(Exercise details) Should a line below contain the word "Diferenciado", report it.

Stored data
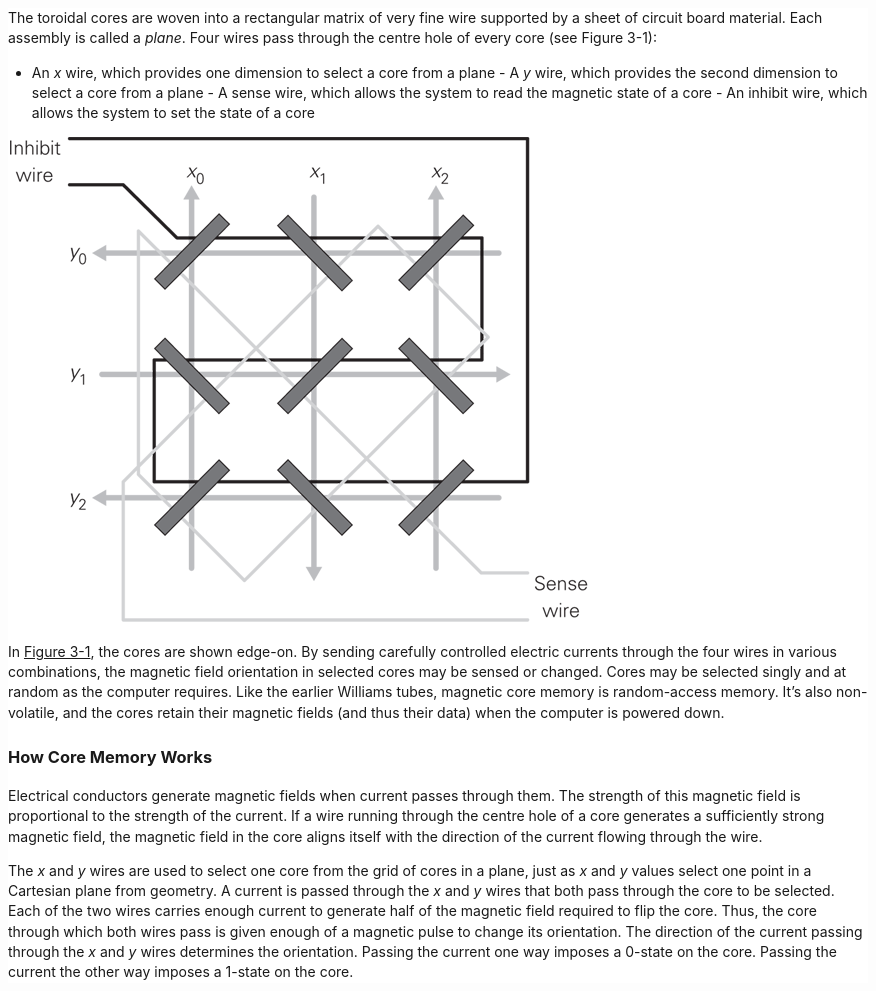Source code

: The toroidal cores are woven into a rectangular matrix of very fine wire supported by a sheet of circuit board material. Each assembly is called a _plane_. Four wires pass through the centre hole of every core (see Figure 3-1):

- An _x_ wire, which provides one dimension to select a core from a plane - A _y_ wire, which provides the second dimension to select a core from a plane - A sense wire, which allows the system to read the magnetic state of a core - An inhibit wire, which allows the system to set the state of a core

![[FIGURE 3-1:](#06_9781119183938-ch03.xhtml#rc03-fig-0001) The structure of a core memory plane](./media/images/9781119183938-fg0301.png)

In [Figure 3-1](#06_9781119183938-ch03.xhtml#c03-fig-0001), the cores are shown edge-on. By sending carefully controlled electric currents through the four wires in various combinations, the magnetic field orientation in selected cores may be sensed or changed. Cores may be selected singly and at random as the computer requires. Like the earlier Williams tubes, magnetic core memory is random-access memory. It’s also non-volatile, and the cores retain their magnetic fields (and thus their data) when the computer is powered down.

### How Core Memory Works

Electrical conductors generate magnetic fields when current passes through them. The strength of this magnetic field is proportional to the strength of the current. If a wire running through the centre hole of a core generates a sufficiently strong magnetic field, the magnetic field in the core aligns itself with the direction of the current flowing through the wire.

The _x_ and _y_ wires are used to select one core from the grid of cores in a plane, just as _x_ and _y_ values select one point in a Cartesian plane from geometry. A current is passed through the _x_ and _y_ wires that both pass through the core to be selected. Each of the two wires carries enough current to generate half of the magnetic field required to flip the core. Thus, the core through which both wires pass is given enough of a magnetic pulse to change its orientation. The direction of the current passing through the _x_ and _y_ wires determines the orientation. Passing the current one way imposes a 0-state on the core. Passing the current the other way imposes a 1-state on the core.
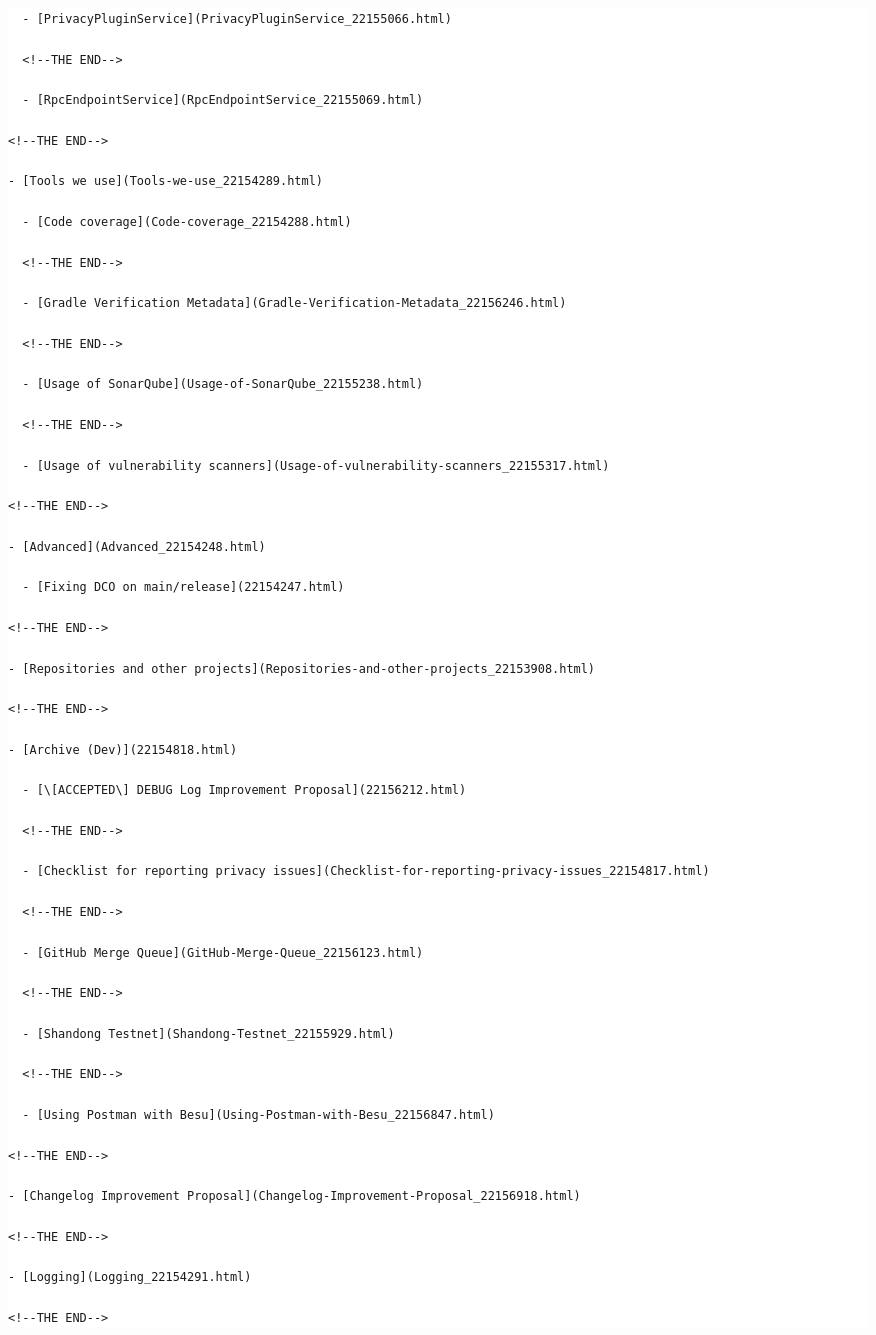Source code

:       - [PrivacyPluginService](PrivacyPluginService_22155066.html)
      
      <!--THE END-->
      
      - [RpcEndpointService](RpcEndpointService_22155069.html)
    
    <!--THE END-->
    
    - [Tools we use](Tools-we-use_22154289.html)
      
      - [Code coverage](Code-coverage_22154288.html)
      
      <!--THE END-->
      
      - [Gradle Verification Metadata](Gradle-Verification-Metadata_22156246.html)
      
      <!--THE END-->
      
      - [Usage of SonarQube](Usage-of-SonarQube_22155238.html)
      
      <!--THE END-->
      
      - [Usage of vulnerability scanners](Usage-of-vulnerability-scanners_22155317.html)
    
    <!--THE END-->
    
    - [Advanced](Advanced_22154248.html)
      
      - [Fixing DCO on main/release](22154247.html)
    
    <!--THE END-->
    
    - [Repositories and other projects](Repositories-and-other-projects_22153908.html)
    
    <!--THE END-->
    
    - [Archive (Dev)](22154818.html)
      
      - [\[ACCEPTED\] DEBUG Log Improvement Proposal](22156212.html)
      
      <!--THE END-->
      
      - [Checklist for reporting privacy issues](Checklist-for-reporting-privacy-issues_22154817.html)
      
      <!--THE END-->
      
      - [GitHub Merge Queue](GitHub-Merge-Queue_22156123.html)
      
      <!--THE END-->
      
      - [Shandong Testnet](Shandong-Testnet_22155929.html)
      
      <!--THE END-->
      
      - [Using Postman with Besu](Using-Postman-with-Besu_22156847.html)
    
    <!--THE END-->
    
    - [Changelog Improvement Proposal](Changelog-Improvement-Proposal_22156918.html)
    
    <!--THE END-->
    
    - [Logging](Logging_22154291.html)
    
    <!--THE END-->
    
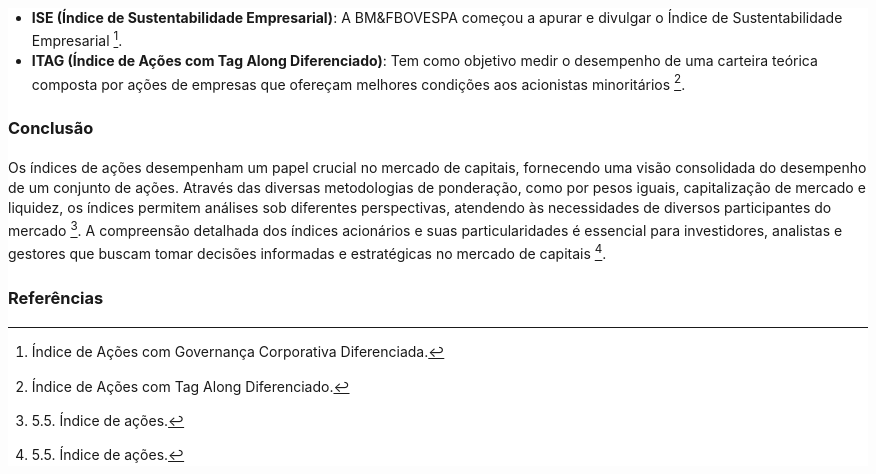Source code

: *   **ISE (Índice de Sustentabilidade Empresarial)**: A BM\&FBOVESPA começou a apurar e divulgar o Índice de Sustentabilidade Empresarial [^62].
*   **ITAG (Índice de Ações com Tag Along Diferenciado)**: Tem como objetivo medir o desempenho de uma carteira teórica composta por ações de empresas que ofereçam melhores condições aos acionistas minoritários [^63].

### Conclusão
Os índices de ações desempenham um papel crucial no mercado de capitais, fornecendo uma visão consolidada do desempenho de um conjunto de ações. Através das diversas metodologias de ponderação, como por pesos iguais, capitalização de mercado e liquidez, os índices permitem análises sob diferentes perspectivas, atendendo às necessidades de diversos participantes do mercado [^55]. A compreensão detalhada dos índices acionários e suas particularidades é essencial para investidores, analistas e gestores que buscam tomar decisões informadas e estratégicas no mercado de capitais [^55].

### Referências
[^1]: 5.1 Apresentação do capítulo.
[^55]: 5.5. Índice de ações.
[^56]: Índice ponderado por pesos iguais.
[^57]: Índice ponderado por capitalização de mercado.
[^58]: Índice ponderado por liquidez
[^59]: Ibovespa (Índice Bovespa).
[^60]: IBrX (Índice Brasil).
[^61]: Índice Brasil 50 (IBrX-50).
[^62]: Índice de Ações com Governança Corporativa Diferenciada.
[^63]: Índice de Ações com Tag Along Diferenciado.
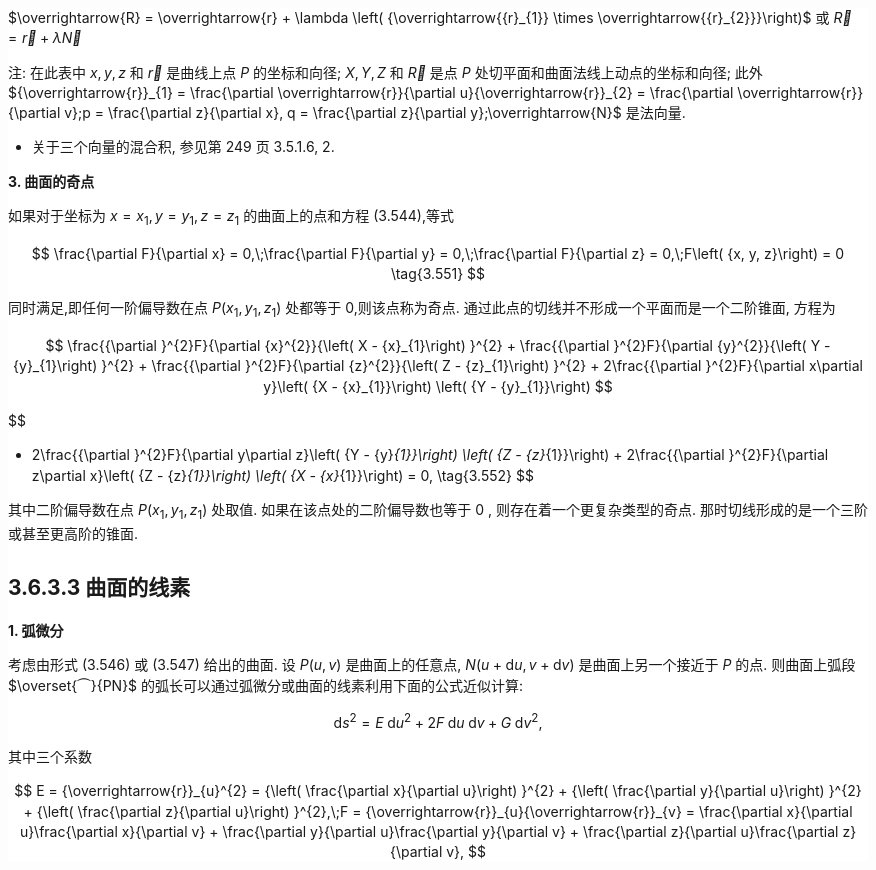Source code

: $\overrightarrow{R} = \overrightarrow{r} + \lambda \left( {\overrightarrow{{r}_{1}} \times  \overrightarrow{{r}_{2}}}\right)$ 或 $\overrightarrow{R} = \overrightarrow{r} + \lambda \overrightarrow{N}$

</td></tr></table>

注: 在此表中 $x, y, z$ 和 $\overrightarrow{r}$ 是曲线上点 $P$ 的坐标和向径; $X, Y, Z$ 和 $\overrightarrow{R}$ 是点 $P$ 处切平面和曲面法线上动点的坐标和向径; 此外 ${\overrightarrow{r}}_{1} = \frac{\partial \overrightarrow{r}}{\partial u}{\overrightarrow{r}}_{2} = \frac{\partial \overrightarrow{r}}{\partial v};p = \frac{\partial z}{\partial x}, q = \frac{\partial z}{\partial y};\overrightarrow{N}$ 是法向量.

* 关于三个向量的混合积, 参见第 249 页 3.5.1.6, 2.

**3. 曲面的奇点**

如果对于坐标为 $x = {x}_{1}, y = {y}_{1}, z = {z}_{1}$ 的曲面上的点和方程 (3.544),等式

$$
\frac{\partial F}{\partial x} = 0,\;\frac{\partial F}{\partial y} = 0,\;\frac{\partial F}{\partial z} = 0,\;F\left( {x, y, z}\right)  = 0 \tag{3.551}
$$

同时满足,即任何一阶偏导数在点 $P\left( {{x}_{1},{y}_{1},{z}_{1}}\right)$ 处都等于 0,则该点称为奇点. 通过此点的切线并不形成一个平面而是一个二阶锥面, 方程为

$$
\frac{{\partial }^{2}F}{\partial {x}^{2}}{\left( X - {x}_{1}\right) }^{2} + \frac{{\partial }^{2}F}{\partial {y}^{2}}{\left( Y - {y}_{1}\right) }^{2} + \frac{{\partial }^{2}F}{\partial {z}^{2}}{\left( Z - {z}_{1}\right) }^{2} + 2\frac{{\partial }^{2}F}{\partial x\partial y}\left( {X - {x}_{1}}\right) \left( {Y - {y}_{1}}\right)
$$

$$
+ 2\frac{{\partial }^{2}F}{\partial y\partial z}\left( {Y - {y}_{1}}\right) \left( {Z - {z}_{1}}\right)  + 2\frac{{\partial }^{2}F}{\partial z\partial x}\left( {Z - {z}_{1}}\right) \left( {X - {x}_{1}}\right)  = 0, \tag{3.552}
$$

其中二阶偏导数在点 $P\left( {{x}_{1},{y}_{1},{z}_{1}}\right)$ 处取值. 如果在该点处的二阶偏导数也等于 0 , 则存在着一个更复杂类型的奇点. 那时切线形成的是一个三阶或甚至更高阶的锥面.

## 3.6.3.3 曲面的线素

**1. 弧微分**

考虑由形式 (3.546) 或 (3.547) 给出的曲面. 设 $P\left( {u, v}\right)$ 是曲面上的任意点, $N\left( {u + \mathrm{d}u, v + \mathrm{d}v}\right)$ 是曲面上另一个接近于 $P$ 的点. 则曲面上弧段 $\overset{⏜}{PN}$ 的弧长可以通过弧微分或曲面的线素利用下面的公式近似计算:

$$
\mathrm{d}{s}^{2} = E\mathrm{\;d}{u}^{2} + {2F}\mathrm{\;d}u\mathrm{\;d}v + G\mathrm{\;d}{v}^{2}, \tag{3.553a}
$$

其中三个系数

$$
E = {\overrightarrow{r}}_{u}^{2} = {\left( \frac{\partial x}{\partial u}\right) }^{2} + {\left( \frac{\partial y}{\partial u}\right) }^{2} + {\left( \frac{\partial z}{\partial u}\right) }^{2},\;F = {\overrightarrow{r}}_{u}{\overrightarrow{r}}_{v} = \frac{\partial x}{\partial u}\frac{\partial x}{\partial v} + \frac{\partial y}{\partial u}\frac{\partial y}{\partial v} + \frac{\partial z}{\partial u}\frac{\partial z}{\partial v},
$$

(Worked solution)
*   **ITAG (Índice de Ações com Tag Along Diferenciado)**: Tem como objetivo medir o desempenho de uma carteira teórica composta por ações de empresas que ofereçam melhores condições aos acionistas minoritários [^63].
[^63]: Índice de Ações com Tag Along Diferenciado.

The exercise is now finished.